あんバターサンド

名古屋でのランチミーティング前。

別件で打ち合わせをお願いしていた人物から、これどうぞとおみやげをいただきました。

何ですかこれ、と聞くと

あんバターサンドです、と。

なるほど、それでとろけたバターではなくて、固形のバターが乗っかっているのが本場のあんバターサンド、という話が伏線になっていたのか、と思わず膝を打ちました。

ランチミーティングを終え、ベストパフォーマーズのワンデーセミナーに向かうため、近鉄特急に乗り込む。

通路を挟んだ向こう側の席に座る夫婦がパンを食べており、そのにおいにつられるようにあんバターサンドの袋を取り出しました。

ちょっと紙の包みを開けると

ふわっと甘い香りが鼻をくすぐった瞬間、思わず包みを閉じます。

もはや反射行為でしたが、最近見た記事に新幹線で蓬莱の豚まんが食べられなくなる日が近い、と書いてあったからかもしれません。

においに敏感になっておりました。

それで、その後にキョロキョロ周りを窺うと、どうもこの香りはオーケーっぽい。あまーい香りでしたからね、ボウズでデカイ僕が震源地だとは誰も思わなかったのかもしれません。

それで、近鉄名古屋駅を発車して早々に、あんバターサンドを取り出していただきました。

あんまーいですね、スイートです。

しかしバターのこってり感が甘いママ突っ走らせるのではなく、地に足をつけさせてくれています。

セブンイレブンで購入した東海限定あんバターサンドとは別物でした。

同じあんバターサンドという名称でも、どのあんバターサンドを食べているかによって、人は異なる印象を持ちます。

近鉄特急で食べたあんバターサンドにより、僕の中であんバターサンドは美味くて後を引くもの、と上書きされました。

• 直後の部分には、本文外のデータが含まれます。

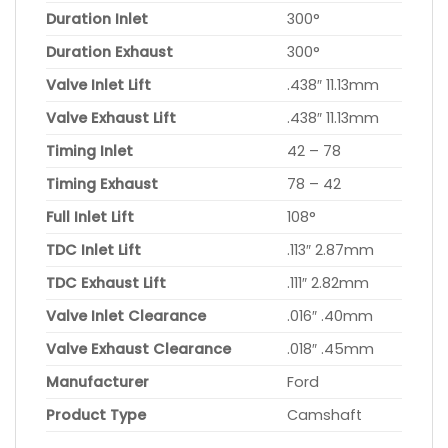
Duration Inlet
300°
Duration Exhaust
300°
Valve Inlet Lift
.438″ 11.13mm
Valve Exhaust Lift
.438″ 11.13mm
Timing Inlet
42 – 78
Timing Exhaust
78 – 42
Full Inlet Lift
108°
TDC Inlet Lift
.113″ 2.87mm
TDC Exhaust Lift
.111″ 2.82mm
Valve Inlet Clearance
.016″ .40mm
Valve Exhaust Clearance
.018″ .45mm
Manufacturer
Ford
Product Type
Camshaft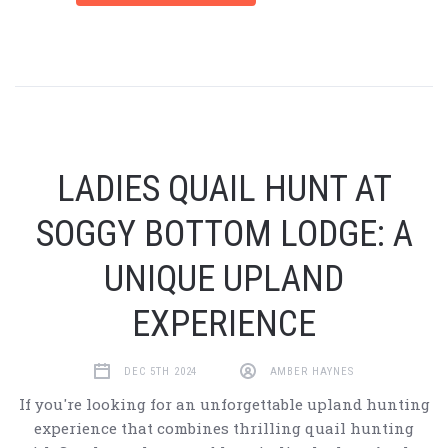
LADIES QUAIL HUNT AT
SOGGY BOTTOM LODGE: A
UNIQUE UPLAND
EXPERIENCE
DEC 5TH 2024
AMBER HAYNES
If you're looking for an unforgettable upland hunting
experience that combines thrilling quail hunting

しかし、恐縮ながらセブンイレブンのあんバターサンドしか食べたことがなかったら、僕の中ではあんバターサンド=あんがパンに載っているだけの食べ物でした。

名詞の持つ力は、それを見た人に記憶からイメージを思い出させることにあると僕は考えています。

ペルソナがその言葉に抱いている記憶はどんな記憶なのか?

あんバターサンドならば、近鉄特急で食べたモノなのかセブンイレブンで買ったモノなのか?

ここまで踏み込んでおきたいですよね、セールスコピーを書くならば。

見込み客の脳で繰り広げられている会話に飛び込め、顧客と一緒にベッドに飛び込めとはよく言ったものです。